Handling Earnest Money Deposits in an Exchange

Most offers to purchase real estate are accompanied by the buyer’s delivery of a check to the seller typically referred to as an earnest money deposit. Depending on the terms of the purchase agreement, the deposit may be refundable or non-refundable. In most cases, the delivery of the deposit is refundable and merely serves as evidence of the buyer’s intent to purchase a property.

In a tax-deferred exchange under Internal Revenue Code Section 1031, the seller/taxpayer is prohibited from receiving the proceeds from the sale of the relinquished property. A taxpayer is “in receipt” of sale proceeds if “. . . the taxpayer actually receives the money or property or receives the economic benefit of the money or property. The taxpayer is in constructive receipt of money or property at the time the money or property is credited to the taxpayer’s account, set apart for the taxpayer, or otherwise made available so that the taxpayer may draw upon it at any time or so that the taxpayer can draw upon it if notice of intention to draw is given.”

As a result of the foregoing rules, taxpayers are rightfully concerned about the tax consequences resulting from their receipt of a deposit from a buyer or the payment of a deposit to a seller for the acquisition of replacement property. Some common questions asked regarding the handling of deposits in an exchange are discussed below:

If a taxpayer/seller of an investment property is planning to engage in a 1031 exchange, can the taxpayer accept a deposit and still obtain full tax deferral? The answer is usually, yes. First, the question of whether the taxpayer is in receipt of the sale proceeds is determined at the time ownership is transferred from the seller to the buyer (usually at the time of the closing). Thus, if the taxpayer enters into an exchange agreement before the closing, as required when engaging in a 1031 exchange, and thereafter deposits the earnest money funds with the qualified intermediary (QI) or the closing agent before the closing occurs, the receipt of the deposit should not be treated as the receipt of sale proceeds. On the other hand, if the taxpayer kept the deposit through the closing, he/she would be in receipt of proceeds from the sale. In this case, the deposit would constitute boot in the exchange and thus taxable to the extent there is a capital gain.

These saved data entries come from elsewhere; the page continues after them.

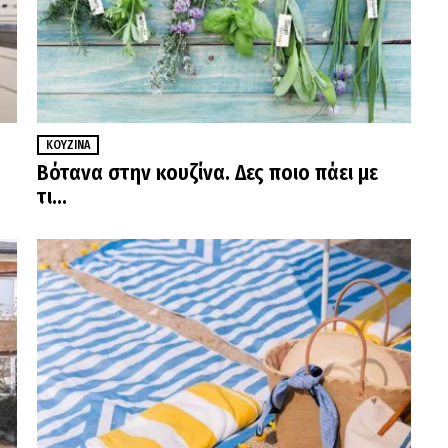
ΚΟΥΖΊΝΑ
Βότανα στην κουζίνα. Δες ποιο πάει με
τι…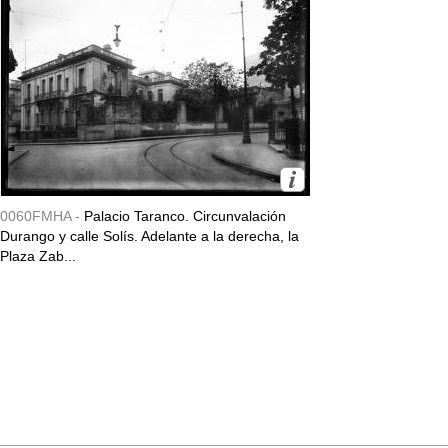
0060FMHA -
Palacio Taranco. Circunvalación
Durango y calle Solís. Adelante a la derecha, la
Plaza Zab...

Can 1031 proceeds be used to make a deposit for the purchase of replacement property? Yes. The QI can advance funds for the deposit once the contract has been assigned through the exchange documents making the QI the purchaser of the replacement property.

Can the taxpayer enter into a contract on replacement property before entering into a contract on their relinquished property? Yes. However, it is important to close the transaction on the relinquished property prior to purchasing the replacement property in order to avoid a reverse exchange parking arrangement situation.

Can a taxpayer be reimbursed for a deposit paid on replacement property? A QI cannot make a direct reimbursement of a deposit to the taxpayer. However, a QI can replace a taxpayer’s deposit held by a closing agent with exchange proceeds for reimbursement at closing.